EXERCISE INPUT -
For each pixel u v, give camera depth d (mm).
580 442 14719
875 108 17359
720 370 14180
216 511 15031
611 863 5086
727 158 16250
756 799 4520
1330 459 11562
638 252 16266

...

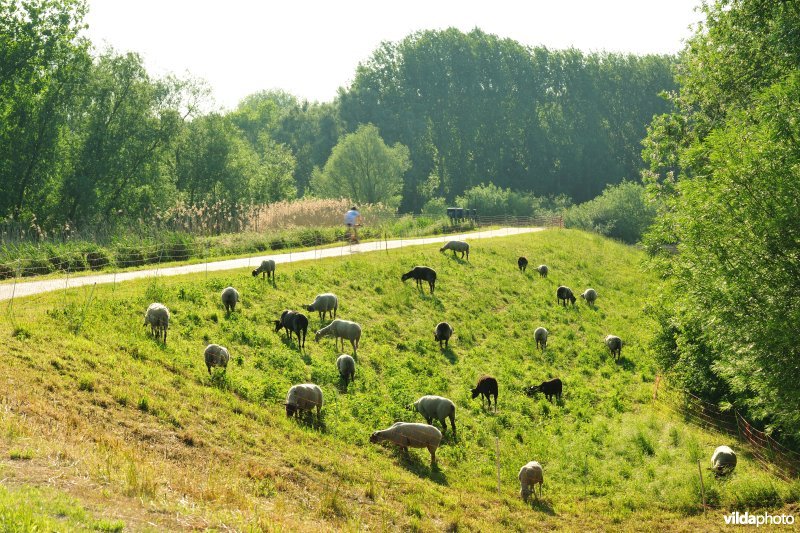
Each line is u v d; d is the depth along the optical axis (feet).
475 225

---

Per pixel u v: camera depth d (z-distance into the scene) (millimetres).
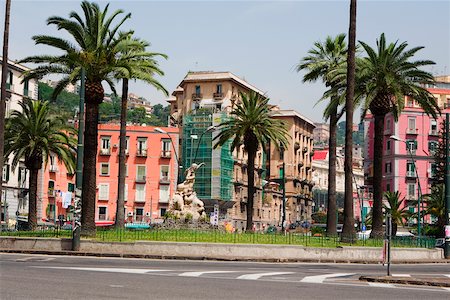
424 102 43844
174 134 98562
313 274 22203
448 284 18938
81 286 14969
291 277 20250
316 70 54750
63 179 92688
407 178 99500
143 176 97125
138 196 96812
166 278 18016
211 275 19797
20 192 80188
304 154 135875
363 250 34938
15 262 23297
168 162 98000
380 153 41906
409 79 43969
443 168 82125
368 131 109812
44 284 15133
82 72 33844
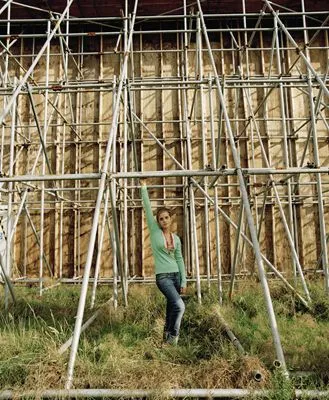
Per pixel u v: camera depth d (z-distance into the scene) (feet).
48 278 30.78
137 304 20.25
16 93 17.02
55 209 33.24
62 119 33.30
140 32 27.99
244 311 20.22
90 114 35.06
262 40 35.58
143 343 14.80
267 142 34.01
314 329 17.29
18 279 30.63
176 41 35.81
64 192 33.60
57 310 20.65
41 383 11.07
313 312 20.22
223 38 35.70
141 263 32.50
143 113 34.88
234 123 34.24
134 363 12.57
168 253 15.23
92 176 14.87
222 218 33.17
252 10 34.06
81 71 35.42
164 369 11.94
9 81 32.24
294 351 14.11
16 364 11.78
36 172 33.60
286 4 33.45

ASSIGNMENT - Output exactly the lines above, beginning at the one with "the scene) (millimetres)." and stopping after the one with "286 4 33.45". Pictures are to be omitted.

ANSWER SECTION -
Per pixel u v: camera depth d (z-distance into the scene) (millimetres).
424 102 43844
174 134 98562
313 274 22203
448 284 18938
81 286 14969
291 277 20250
316 70 54750
63 179 92688
407 178 99500
143 176 97125
138 196 96812
166 278 18016
211 275 19797
20 192 80188
304 154 135875
363 250 34938
15 262 23297
168 162 98000
380 153 41906
409 79 43969
443 168 82125
368 131 109812
44 284 15133
82 72 33844
Per pixel u v: camera depth d (z-distance into the scene) (feet).
48 278 30.78
137 304 20.25
16 93 17.02
55 209 33.24
62 119 33.30
140 32 27.99
244 311 20.22
90 114 35.06
262 40 35.58
143 343 14.80
267 142 34.01
314 329 17.29
18 279 30.63
176 41 35.81
64 192 33.60
57 310 20.65
41 383 11.07
313 312 20.22
223 38 35.70
141 263 32.50
143 113 34.88
234 123 34.24
134 363 12.57
168 253 15.23
92 176 14.87
222 218 33.17
252 10 34.06
81 71 35.42
164 369 11.94
9 81 32.24
294 351 14.11
16 364 11.78
36 172 33.60
286 4 33.45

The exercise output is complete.